PensionBee UK chief business officer UK Lisa Picardo says: “Pensions belong to savers, not the Government or providers. Individuals carry the risk if their retirement savings fall short, so they should have real choice over how and where their money is invested.
“They must also be free to move providers easily, yet the transfer process still isn’t fit for purpose.
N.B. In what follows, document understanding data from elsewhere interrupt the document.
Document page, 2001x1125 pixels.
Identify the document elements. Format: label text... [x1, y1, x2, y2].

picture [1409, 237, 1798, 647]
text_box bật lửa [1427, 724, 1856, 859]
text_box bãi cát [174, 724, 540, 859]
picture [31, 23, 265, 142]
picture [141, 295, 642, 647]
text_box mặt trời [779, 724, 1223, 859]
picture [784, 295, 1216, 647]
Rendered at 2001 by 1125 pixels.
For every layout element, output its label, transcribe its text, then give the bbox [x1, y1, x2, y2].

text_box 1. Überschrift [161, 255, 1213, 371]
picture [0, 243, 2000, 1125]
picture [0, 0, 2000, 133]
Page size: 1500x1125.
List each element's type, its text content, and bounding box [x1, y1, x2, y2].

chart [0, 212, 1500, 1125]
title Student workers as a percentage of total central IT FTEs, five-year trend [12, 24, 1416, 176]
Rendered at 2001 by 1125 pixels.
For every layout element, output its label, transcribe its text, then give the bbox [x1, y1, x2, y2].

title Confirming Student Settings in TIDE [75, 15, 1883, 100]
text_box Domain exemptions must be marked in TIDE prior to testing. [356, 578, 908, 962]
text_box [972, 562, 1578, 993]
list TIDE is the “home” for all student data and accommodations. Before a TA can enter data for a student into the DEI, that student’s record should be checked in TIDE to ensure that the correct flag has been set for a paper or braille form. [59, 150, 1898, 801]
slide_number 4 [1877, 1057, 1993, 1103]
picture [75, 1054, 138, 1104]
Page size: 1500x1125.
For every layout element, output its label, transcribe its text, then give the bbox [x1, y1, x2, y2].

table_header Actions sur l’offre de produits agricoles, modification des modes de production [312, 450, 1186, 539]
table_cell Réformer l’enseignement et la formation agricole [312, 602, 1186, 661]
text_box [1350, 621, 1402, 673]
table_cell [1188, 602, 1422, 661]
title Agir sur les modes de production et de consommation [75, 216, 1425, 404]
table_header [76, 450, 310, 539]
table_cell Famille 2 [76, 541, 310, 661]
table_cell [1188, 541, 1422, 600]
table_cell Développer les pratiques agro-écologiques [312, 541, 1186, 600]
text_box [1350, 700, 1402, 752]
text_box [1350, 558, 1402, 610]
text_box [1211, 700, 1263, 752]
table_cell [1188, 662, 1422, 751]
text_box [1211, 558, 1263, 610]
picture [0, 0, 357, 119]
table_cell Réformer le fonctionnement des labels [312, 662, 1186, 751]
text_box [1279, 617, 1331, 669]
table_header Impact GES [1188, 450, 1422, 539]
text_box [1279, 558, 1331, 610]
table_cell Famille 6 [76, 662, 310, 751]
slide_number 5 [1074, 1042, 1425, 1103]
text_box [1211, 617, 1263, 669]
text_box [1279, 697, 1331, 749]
As workplace schemes consolidate, and investment strategies converge and move towards private markets, it’s vital that savers can still vote with their feet when it comes to what may be the biggest and most consequential pot of money they’ll ever own.”
AJ Bell director of public policy Tom Selby adds: “Government, regulators, and the pensions industry need to work together to tear down any existing barriers to support the government’s retail investing drive and turn Brits from savers into a nation of investors.
“Driving down transfers times across the market is essential, as is aligning the regulatory approach for retail and workplace pensions so we can deliver better outcomes for investors and support the UK’s retail investment ambitions.”
Helen Morrissey, head of retirement analysis, Hargreaves Lansdown adds: “The current pension transfer system is woefully out of step with wider financial services. Longer term we would like to see government revisit the Lifetime Pension Pot set up which allows people to choose which provider receives their contributions. It’s a step that enables people to keep track of their pensions and could be a gamechanger in how people engage with them.”